** Set task **
Reproduce every line of the records below word for word, keeping each field name and value unchanged.

** Stored rows **
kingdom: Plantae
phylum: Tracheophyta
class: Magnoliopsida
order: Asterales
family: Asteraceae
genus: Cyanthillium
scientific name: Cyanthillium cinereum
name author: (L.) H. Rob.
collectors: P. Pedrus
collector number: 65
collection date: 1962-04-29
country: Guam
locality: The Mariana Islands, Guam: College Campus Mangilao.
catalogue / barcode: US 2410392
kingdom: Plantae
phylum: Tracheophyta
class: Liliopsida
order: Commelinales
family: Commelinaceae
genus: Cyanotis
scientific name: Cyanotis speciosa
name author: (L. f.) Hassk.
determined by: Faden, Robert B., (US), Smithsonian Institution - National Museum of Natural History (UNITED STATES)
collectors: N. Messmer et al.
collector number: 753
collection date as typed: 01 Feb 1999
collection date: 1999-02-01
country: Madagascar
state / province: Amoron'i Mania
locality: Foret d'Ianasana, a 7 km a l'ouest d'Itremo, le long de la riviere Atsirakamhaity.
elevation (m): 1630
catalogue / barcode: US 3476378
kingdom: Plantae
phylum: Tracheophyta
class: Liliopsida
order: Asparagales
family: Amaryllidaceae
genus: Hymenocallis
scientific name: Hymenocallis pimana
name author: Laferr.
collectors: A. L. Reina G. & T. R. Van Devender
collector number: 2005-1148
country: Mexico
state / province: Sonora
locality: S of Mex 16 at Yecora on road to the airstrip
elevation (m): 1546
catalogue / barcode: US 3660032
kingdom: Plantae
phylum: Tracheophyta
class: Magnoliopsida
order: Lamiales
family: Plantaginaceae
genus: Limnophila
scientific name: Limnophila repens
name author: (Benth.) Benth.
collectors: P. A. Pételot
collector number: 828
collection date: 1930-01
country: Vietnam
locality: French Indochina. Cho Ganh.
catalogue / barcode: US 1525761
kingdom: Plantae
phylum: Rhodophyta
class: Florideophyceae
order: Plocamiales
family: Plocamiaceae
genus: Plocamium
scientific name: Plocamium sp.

** Full output **
kingdom: Plantae
phylum: Tracheophyta
class: Magnoliopsida
order: Asterales
family: Asteraceae
genus: Cyanthillium
scientific name: Cyanthillium cinereum
name author: (L.) H. Rob.
collectors: P. Pedrus
collector number: 65
collection date: 1962-04-29
country: Guam
locality: The Mariana Islands, Guam: College Campus Mangilao.
catalogue / barcode: US 2410392
kingdom: Plantae
phylum: Tracheophyta
class: Liliopsida
order: Commelinales
family: Commelinaceae
genus: Cyanotis
scientific name: Cyanotis speciosa
name author: (L. f.) Hassk.
determined by: Faden, Robert B., (US), Smithsonian Institution - National Museum of Natural History (UNITED STATES)
collectors: N. Messmer et al.
collector number: 753
collection date as typed: 01 Feb 1999
collection date: 1999-02-01
country: Madagascar
state / province: Amoron'i Mania
locality: Foret d'Ianasana, a 7 km a l'ouest d'Itremo, le long de la riviere Atsirakamhaity.
elevation (m): 1630
catalogue / barcode: US 3476378
kingdom: Plantae
phylum: Tracheophyta
class: Liliopsida
order: Asparagales
family: Amaryllidaceae
genus: Hymenocallis
scientific name: Hymenocallis pimana
name author: Laferr.
collectors: A. L. Reina G. & T. R. Van Devender
collector number: 2005-1148
country: Mexico
state / province: Sonora
locality: S of Mex 16 at Yecora on road to the airstrip
elevation (m): 1546
catalogue / barcode: US 3660032
kingdom: Plantae
phylum: Tracheophyta
class: Magnoliopsida
order: Lamiales
family: Plantaginaceae
genus: Limnophila
scientific name: Limnophila repens
name author: (Benth.) Benth.
collectors: P. A. Pételot
collector number: 828
collection date: 1930-01
country: Vietnam
locality: French Indochina. Cho Ganh.
catalogue / barcode: US 1525761
kingdom: Plantae
phylum: Rhodophyta
class: Florideophyceae
order: Plocamiales
family: Plocamiaceae
genus: Plocamium
scientific name: Plocamium sp.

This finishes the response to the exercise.